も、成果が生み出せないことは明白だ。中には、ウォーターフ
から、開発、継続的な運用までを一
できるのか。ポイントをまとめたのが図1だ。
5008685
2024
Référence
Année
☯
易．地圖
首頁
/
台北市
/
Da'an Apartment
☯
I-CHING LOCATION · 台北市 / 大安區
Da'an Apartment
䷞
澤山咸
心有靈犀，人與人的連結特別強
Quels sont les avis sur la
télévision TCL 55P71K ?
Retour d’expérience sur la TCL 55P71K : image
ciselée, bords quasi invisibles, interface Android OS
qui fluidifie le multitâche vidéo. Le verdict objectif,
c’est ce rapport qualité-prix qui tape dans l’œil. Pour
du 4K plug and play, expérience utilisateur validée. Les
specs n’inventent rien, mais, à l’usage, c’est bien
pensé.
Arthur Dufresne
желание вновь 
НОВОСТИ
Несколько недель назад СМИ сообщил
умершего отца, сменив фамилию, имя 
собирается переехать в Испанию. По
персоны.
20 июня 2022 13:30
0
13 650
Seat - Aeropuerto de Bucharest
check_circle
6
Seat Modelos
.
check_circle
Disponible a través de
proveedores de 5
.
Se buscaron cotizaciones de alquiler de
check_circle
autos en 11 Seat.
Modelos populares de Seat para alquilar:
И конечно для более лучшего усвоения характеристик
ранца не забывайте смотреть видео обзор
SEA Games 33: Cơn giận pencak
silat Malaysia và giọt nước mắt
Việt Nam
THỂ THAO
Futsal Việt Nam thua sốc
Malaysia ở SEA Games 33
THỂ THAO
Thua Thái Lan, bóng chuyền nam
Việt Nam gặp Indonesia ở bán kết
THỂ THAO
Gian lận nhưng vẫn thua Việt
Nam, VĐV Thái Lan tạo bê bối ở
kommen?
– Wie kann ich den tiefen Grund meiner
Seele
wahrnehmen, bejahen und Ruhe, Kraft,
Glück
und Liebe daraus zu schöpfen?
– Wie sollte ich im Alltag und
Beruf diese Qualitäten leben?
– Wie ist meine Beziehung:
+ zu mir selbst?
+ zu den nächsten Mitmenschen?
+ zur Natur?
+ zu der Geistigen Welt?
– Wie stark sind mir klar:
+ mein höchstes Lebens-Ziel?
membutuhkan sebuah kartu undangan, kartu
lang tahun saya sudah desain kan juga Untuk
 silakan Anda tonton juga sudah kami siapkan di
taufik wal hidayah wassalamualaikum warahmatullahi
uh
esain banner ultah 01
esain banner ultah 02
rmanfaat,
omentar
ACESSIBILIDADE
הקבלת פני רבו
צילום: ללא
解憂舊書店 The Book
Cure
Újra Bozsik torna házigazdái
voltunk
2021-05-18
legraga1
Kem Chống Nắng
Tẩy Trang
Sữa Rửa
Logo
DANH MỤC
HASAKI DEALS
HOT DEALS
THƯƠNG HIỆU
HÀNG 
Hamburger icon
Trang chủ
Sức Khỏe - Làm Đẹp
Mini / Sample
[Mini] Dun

----------------------------------------

▶ Instructions to follow: Send back exactly the lines of the listing above starting at the one with "I-CHING LOCATION · 台北市 / 大安區" and ending at the one with "Несколько недель назад СМИ сообщил", inclusive, and no others.

▶ Response area:
I-CHING LOCATION · 台北市 / 大安區
Da'an Apartment
䷞
澤山咸
心有靈犀，人與人的連結特別強
Quels sont les avis sur la
télévision TCL 55P71K ?
Retour d’expérience sur la TCL 55P71K : image
ciselée, bords quasi invisibles, interface Android OS
qui fluidifie le multitâche vidéo. Le verdict objectif,
c’est ce rapport qualité-prix qui tape dans l’œil. Pour
du 4K plug and play, expérience utilisateur validée. Les
specs n’inventent rien, mais, à l’usage, c’est bien
pensé.
Arthur Dufresne
желание вновь 
НОВОСТИ
Несколько недель назад СМИ сообщил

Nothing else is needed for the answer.